Well, it's now a week since the Great British Beer Festival at Earls Court, and I've finally got some time to write up some thoughts and post some photos.
Overall, I definitely enjoyed myself. I went to the Trade Session on the Tuesday afternoon and to a public session on the Wednesday evening. I sampled a fairly wide range of beers and all were in good condition. There was plenty of space to move around, although the bars were as congested as ever.
This is a photo taken during the Trade Session, which was not as busy as the public sessions, for obvious reasons. It shows the view across the hall to some of the "brewery bars" - these are bars sponsored and operated by staff from a particular brewery (e.g. Sharps
). There seemed to be more brewery bars this year than in previous years.

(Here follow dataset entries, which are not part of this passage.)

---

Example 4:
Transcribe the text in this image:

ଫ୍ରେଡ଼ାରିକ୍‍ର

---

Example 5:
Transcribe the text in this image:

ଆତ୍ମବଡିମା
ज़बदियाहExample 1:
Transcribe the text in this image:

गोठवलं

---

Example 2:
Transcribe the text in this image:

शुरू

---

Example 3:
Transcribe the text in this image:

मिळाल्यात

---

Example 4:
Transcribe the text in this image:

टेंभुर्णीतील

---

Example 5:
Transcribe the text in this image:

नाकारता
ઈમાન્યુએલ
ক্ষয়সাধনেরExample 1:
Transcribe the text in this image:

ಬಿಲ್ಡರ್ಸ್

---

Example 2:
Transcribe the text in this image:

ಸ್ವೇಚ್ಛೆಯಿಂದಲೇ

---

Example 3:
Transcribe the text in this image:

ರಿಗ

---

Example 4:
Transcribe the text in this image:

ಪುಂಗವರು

The photo below was taken at the Fuller's brewery bar which (rather controversially) featured beers from the Gale's brewery which Fuller's bought and closed earlier this year.
Most of the "normal" (i.e. non-brewery) bars are organised into Regions, like the one shown in the photo below:
On the Tuesday I spent a lot of my time around the South-East bar, as I was filling in tasting cards for the CAMRA
regional tasting panel. This is a group that builds up a tasting notes database on beers from a particular region (in my case, London). I found that the discipline of sniffing, swirling and tasting beers slowed down my consumption so that I didn't peak too soon!

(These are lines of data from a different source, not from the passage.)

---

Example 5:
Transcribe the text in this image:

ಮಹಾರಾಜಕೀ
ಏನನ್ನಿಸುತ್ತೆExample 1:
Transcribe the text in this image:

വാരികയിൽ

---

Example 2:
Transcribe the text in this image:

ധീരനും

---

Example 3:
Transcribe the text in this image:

While on the subject of regional bars, I have to point out the idiocy of splitting Yorkshire across (at least) 2 separate regions. A beer from the Ossett
brewery in West Yorkshire was to be found on the North-West bar, while a beer from York brewery was to be found on the North-East bar. As a fervent Yorkshireman, I found this outrageous!
Another bar I spent a lot of time at was the foreign beer bar, or Bieres Sans Frontieres
as it is known (see below).
The BSF bar features a wide range of bottled beers from across the world, plus some very unususal draught beers. I tried an absolutely gorgeous Japanese ale, a very smoky German Rauchbier
and a wonderfully sour Belgian lambic
beer, amongst others.
On the Wednesday evening I met some friends at the festival. It was much busier, as the photo below shows. I know it's a bit dark - flash doesn't work well in such a big hall!
One of the highlights of the GBBF for me is always the wide selection of excellent food. A small number of the food stalls are shown in the hoto below, but there is a huge range, and the food on all of them is excellent.
All in all, an excellent time. It certainly pays to go earlier in the week - by Friday night the beer selection weas getting a bit limited, and it was very limited on Saturday afternoon, so I'm told. With it being their first year at a new venue there were, of course, some teething troubles (such as an imbalance in the male/female toilet arrangements!) but I'm sure this will be worked out for next year.
If you've never been to the Great British Beer Festival, I do urge you all to go - it's a great evening/day/week out!